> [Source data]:
◇ ◇ ◇ ◇ ◇
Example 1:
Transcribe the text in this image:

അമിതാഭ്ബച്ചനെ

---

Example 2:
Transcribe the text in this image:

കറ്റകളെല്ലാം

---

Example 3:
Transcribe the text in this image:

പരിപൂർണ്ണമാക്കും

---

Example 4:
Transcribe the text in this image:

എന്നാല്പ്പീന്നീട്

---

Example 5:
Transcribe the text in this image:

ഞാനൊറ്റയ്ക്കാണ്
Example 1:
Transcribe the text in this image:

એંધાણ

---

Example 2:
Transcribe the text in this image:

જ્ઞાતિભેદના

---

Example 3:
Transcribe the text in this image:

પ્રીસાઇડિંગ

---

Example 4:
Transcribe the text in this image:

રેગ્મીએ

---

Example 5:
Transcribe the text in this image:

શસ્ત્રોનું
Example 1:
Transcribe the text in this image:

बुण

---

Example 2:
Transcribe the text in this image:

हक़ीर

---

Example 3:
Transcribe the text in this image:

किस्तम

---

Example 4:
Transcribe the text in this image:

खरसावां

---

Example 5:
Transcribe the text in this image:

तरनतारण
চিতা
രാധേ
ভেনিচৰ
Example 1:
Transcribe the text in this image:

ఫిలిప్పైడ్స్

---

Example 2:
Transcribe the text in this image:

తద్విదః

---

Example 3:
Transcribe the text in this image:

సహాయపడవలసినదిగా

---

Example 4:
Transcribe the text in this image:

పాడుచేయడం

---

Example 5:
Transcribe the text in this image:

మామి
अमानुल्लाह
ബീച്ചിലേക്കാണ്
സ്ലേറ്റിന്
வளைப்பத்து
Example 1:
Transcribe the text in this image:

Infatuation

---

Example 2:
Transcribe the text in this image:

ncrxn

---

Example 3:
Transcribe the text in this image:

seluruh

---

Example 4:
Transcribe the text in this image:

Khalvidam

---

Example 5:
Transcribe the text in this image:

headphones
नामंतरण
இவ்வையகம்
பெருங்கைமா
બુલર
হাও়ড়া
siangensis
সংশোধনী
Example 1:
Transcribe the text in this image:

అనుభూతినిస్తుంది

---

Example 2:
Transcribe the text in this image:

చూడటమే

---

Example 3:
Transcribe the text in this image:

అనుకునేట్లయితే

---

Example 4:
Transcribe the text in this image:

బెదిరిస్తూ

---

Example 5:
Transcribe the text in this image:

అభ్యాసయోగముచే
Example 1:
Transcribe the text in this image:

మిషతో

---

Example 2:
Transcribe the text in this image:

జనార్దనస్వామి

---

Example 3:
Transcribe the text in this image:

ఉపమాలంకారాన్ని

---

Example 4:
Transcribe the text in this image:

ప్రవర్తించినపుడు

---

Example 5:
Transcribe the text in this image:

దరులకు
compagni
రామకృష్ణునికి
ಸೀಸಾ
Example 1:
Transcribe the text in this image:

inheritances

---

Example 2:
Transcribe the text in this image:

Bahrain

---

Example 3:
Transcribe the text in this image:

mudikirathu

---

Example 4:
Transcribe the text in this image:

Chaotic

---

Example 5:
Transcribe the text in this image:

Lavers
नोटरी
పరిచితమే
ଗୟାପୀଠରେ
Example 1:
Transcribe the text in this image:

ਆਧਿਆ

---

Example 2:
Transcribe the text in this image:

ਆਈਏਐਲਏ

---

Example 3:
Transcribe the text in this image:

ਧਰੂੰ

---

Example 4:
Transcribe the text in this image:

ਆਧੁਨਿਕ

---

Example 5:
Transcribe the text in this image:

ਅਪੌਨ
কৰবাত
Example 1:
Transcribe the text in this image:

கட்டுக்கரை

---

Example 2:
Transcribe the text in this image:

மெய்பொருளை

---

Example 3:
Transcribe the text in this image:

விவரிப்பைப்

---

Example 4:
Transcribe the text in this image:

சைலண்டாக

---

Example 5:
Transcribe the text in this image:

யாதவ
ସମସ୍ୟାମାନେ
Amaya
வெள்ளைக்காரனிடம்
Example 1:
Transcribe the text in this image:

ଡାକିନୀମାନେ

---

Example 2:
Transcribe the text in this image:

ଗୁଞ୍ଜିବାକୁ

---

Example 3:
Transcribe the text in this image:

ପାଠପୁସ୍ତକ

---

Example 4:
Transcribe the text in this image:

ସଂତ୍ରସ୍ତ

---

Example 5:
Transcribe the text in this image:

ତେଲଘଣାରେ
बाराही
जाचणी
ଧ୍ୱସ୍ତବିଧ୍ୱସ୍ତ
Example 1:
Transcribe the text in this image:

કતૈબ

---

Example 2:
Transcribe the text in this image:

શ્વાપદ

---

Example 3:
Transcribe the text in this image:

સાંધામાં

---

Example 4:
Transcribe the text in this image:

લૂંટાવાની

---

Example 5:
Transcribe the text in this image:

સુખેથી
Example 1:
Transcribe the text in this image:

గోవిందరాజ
◇ ◇ ◇ ◇ ◇
> [What is required]: Your answer should be every entry above, repeated exactly.

> [Answer section]:
Example 1:
Transcribe the text in this image:

അമിതാഭ്ബച്ചനെ

---

Example 2:
Transcribe the text in this image:

കറ്റകളെല്ലാം

---

Example 3:
Transcribe the text in this image:

പരിപൂർണ്ണമാക്കും

---

Example 4:
Transcribe the text in this image:

എന്നാല്പ്പീന്നീട്

---

Example 5:
Transcribe the text in this image:

ഞാനൊറ്റയ്ക്കാണ്
Example 1:
Transcribe the text in this image:

એંધાણ

---

Example 2:
Transcribe the text in this image:

જ્ઞાતિભેદના

---

Example 3:
Transcribe the text in this image:

પ્રીસાઇડિંગ

---

Example 4:
Transcribe the text in this image:

રેગ્મીએ

---

Example 5:
Transcribe the text in this image:

શસ્ત્રોનું
Example 1:
Transcribe the text in this image:

बुण

---

Example 2:
Transcribe the text in this image:

हक़ीर

---

Example 3:
Transcribe the text in this image:

किस्तम

---

Example 4:
Transcribe the text in this image:

खरसावां

---

Example 5:
Transcribe the text in this image:

तरनतारण
চিতা
രാധേ
ভেনিচৰ
Example 1:
Transcribe the text in this image:

ఫిలిప్పైడ్స్

---

Example 2:
Transcribe the text in this image:

తద్విదః

---

Example 3:
Transcribe the text in this image:

సహాయపడవలసినదిగా

---

Example 4:
Transcribe the text in this image:

పాడుచేయడం

---

Example 5:
Transcribe the text in this image:

మామి
अमानुल्लाह
ബീച്ചിലേക്കാണ്
സ്ലേറ്റിന്
வளைப்பத்து
Example 1:
Transcribe the text in this image:

Infatuation

---

Example 2:
Transcribe the text in this image:

ncrxn

---

Example 3:
Transcribe the text in this image:

seluruh

---

Example 4:
Transcribe the text in this image:

Khalvidam

---

Example 5:
Transcribe the text in this image:

headphones
नामंतरण
இவ்வையகம்
பெருங்கைமா
બુલર
হাও়ড়া
siangensis
সংশোধনী
Example 1:
Transcribe the text in this image:

అనుభూతినిస్తుంది

---

Example 2:
Transcribe the text in this image:

చూడటమే

---

Example 3:
Transcribe the text in this image:

అనుకునేట్లయితే

---

Example 4:
Transcribe the text in this image:

బెదిరిస్తూ

---

Example 5:
Transcribe the text in this image:

అభ్యాసయోగముచే
Example 1:
Transcribe the text in this image:

మిషతో

---

Example 2:
Transcribe the text in this image:

జనార్దనస్వామి

---

Example 3:
Transcribe the text in this image:

ఉపమాలంకారాన్ని

---

Example 4:
Transcribe the text in this image:

ప్రవర్తించినపుడు

---

Example 5:
Transcribe the text in this image:

దరులకు
compagni
రామకృష్ణునికి
ಸೀಸಾ
Example 1:
Transcribe the text in this image:

inheritances

---

Example 2:
Transcribe the text in this image:

Bahrain

---

Example 3:
Transcribe the text in this image:

mudikirathu

---

Example 4:
Transcribe the text in this image:

Chaotic

---

Example 5:
Transcribe the text in this image:

Lavers
नोटरी
పరిచితమే
ଗୟାପୀଠରେ
Example 1:
Transcribe the text in this image:

ਆਧਿਆ

---

Example 2:
Transcribe the text in this image:

ਆਈਏਐਲਏ

---

Example 3:
Transcribe the text in this image:

ਧਰੂੰ

---

Example 4:
Transcribe the text in this image:

ਆਧੁਨਿਕ

---

Example 5:
Transcribe the text in this image:

ਅਪੌਨ
কৰবাত
Example 1:
Transcribe the text in this image:

கட்டுக்கரை

---

Example 2:
Transcribe the text in this image:

மெய்பொருளை

---

Example 3:
Transcribe the text in this image:

விவரிப்பைப்

---

Example 4:
Transcribe the text in this image:

சைலண்டாக

---

Example 5:
Transcribe the text in this image:

யாதவ
ସମସ୍ୟାମାନେ
Amaya
வெள்ளைக்காரனிடம்
Example 1:
Transcribe the text in this image:

ଡାକିନୀମାନେ

---

Example 2:
Transcribe the text in this image:

ଗୁଞ୍ଜିବାକୁ

---

Example 3:
Transcribe the text in this image:

ପାଠପୁସ୍ତକ

---

Example 4:
Transcribe the text in this image:

ସଂତ୍ରସ୍ତ

---

Example 5:
Transcribe the text in this image:

ତେଲଘଣାରେ
बाराही
जाचणी
ଧ୍ୱସ୍ତବିଧ୍ୱସ୍ତ
Example 1:
Transcribe the text in this image:

કતૈબ

---

Example 2:
Transcribe the text in this image:

શ્વાપદ

---

Example 3:
Transcribe the text in this image:

સાંધામાં

---

Example 4:
Transcribe the text in this image:

લૂંટાવાની

---

Example 5:
Transcribe the text in this image:

સુખેથી
Example 1:
Transcribe the text in this image:

గోవిందరాజ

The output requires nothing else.